I teach a class for undergraduates who are on their way to teach in public elementary schools. Last week, the Director of Curriculum and Instruction for LAUSD came to talk to the class about the new Core Content Standards, an attempt to create --- against all odds --- a set of national standards. She gave an excellent presentation which was well-received by the students. It was, obviously, all about the content --- the what --- of teaching.

This week, I spent the first half of class going over the 10 most important points that I took from her presentation: backward-design, text-based interpretation of literature (rather than reader response), evidence-based writing with a purpose (rather than merely responding to prompts), teaching clusters of standards within a subject and clusters of standards across subjects, and so on.

In other words, my students had experienced a full class-and-a-half of presentation and discussion about the importance of content, how to think about it, how to plan for the presentation of it, and how to help students learn how to grapple with ideas rather than just taking in information.

After the break, we turned to a discussion of the reading which led, in a not entirely linear way, to my asking them about the teacher(s) that they really remembered. Several volunteered stories about those teachers they remembered, all of them with a kind of enthusiastic fondness. Then I asked them what characteristics seemed to be common in all these stories; the answers came quickly; about this they didn't have to think: warm, caring, happy, enthusiastic, energetic. In other words, all strictly personal characteristics.

Not a word about mastery of subject or skill in the techniques of delivery; nothing about either content or method.

What they cared about had nothing to do with content and everything to do with character.

Those who do not live in the world of public schools and who don't pay much attention to public schooling as a political issue will not be aware that ever since the publication of the federal pamphlet "A Nation at Risk" in 1983, the several states and later the federal government have devoted tremendous amounts of time, money, and human capital to the process of defining what the content should be. First the individual states defined their own academic content standards and now, with the new Core Content Standards, there is something very close to a set of national academic content standards.

How to reconcile this very focused emphasis by all those responsible for creating legislation regarding public schooling with the very real life-experience of my students?

How to reconcile my own stated and oft-argued position that not only content but a very specific version of content is necessary for the development of good individuals and good citizens with my students' implicit position that what matters is the person of the teacher?

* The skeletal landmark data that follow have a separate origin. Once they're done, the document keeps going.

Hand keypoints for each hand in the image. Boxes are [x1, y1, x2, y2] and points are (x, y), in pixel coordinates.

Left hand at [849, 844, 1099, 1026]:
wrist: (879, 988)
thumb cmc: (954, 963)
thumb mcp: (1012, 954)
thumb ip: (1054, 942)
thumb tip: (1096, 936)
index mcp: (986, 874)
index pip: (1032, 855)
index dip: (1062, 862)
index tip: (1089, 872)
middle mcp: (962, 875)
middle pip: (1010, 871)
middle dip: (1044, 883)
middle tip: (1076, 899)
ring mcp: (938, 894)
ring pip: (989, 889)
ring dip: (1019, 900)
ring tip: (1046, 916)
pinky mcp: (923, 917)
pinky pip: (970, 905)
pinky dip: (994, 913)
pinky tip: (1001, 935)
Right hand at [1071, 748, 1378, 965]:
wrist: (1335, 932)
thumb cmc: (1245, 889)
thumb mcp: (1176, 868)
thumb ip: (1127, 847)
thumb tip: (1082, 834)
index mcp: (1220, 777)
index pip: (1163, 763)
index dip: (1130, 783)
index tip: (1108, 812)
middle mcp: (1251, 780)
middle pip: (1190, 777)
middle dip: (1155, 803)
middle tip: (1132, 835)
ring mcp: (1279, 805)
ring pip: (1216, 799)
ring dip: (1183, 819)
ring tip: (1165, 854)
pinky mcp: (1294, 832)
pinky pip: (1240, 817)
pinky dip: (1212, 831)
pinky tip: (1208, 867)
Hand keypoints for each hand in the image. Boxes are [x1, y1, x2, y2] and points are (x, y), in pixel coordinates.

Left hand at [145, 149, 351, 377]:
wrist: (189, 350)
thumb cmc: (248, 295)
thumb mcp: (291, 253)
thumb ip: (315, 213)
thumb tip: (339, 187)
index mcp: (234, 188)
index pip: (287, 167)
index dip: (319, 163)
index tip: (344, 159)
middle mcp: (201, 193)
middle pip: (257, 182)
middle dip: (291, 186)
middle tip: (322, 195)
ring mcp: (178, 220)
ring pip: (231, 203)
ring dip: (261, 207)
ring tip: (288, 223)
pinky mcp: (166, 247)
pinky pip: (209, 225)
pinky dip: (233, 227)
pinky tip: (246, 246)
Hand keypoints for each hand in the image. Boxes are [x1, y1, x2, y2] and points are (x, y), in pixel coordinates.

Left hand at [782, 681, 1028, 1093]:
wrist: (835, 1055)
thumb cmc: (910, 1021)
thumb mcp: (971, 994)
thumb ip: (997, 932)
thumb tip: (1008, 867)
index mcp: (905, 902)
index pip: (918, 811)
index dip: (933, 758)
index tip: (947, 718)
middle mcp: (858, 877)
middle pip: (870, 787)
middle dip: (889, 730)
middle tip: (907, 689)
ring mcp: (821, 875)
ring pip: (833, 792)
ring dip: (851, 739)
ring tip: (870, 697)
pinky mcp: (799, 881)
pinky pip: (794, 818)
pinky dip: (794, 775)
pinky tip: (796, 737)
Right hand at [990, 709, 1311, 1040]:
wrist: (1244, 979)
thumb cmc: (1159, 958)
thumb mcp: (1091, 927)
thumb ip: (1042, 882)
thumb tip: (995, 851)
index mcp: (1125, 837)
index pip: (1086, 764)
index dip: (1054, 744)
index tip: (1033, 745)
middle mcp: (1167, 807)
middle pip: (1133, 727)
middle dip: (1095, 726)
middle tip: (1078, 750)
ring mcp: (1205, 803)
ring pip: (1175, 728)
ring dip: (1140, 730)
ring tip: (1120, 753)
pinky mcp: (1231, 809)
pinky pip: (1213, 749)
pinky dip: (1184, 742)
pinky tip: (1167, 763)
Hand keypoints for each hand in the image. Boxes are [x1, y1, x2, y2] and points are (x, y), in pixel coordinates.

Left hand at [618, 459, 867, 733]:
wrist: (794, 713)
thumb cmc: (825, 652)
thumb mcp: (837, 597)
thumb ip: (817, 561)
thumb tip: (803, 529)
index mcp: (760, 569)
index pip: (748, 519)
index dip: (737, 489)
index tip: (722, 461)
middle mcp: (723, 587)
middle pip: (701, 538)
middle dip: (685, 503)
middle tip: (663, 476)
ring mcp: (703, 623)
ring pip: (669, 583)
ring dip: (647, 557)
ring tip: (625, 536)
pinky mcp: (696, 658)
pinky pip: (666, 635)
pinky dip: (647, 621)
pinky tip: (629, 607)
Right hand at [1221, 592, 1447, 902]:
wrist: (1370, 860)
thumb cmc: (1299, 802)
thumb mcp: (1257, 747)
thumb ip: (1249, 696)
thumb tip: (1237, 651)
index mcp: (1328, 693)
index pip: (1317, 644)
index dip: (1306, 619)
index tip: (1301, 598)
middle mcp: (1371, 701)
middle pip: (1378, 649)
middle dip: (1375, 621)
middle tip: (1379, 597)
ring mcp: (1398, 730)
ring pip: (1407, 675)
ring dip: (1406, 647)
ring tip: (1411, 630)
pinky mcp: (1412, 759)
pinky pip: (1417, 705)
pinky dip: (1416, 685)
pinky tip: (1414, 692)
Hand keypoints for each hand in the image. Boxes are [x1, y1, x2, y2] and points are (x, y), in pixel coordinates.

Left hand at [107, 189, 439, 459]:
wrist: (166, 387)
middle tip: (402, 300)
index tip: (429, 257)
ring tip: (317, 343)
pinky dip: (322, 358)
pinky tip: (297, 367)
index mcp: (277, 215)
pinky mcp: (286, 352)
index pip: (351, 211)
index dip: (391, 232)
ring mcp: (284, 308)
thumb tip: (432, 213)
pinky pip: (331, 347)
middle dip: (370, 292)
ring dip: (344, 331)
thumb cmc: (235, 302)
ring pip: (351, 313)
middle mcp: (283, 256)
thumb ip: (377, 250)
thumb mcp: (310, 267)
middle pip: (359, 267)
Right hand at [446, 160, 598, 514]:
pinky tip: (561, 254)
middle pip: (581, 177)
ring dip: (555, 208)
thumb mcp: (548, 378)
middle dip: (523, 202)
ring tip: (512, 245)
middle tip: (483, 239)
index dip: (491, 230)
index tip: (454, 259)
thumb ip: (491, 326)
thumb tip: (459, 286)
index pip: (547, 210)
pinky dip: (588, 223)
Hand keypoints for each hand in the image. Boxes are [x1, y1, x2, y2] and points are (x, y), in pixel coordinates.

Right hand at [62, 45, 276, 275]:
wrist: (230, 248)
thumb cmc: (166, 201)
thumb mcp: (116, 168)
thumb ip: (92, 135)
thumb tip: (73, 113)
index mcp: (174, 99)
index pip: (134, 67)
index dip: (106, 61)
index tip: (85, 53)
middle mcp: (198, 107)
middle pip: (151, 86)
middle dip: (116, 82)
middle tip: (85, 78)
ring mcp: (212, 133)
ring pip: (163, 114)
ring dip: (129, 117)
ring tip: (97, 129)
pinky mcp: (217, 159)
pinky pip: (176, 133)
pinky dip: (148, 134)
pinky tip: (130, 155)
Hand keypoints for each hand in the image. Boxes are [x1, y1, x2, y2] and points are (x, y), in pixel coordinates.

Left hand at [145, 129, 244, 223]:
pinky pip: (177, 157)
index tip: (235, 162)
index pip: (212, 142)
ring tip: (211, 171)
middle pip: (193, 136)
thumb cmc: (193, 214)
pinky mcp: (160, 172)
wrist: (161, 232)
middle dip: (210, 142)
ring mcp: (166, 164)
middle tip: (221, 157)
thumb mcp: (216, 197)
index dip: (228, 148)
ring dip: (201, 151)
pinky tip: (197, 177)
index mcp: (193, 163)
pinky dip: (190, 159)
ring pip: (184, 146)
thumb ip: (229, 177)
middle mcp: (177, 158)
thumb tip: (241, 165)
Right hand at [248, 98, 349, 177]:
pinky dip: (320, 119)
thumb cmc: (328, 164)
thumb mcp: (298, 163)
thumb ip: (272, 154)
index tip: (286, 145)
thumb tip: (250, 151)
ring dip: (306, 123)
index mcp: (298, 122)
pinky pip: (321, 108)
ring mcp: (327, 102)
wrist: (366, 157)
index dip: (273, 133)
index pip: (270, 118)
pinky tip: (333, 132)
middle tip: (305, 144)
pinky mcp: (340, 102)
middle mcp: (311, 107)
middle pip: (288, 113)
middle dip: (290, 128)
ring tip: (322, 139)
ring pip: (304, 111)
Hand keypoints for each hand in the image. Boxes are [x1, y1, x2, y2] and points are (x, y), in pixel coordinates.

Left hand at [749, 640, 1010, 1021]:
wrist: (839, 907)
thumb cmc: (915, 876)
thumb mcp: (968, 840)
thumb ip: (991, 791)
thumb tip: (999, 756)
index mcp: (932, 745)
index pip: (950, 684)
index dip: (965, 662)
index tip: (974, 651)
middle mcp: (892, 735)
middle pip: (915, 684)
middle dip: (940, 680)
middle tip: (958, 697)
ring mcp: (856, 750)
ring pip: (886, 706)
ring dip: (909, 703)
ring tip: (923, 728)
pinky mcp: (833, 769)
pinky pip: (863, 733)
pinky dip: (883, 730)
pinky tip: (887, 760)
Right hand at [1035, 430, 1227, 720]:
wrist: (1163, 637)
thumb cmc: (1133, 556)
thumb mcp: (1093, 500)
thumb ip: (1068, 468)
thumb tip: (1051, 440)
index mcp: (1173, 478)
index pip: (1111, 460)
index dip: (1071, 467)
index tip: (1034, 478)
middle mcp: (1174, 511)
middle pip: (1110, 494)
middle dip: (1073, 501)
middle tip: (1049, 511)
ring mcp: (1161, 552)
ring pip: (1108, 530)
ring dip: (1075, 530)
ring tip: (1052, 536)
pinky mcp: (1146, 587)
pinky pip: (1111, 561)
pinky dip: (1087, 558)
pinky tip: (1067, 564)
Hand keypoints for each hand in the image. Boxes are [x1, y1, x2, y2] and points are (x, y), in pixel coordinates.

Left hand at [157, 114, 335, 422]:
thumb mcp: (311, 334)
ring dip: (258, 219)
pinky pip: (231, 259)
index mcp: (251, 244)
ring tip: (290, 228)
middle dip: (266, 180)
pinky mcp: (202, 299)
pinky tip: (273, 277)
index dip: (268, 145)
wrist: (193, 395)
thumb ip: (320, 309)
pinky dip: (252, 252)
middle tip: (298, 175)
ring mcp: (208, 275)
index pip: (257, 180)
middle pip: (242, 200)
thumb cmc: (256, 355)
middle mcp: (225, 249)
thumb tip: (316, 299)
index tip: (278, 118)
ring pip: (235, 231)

Mostly I'm going to leave this as a question, but I will say this. I think my students may be in tune with a deep truth: that elementary schools teach reading, writing, and computing, at various levels for various students; and that secondary schools provide a place for individual development by providing reasonable safety, by providing opportunities for participation in academic and other activities, and by otherwise staying out of the way. Outside of that we may have far less control than we like to think we do.

Just in case someone wants to take this as a rejection of the importance of the academic and the intellectual, I will make clear that it is not. By temperament and training, my interest is in helping students to think for themselves which requires real knowledge, not just information but deep understanding. I'd like to see much more of this than there is currently.

But imagining that we can define curriculum and then get certain predictable results --- a la the industrial model --- is, I have come to think, foolish.

But being the kind of person who touches the hearts and minds of young people, touches them with warmth and kindness and caring and enthusiastic participation in their lives at school, is not only wise but priceless.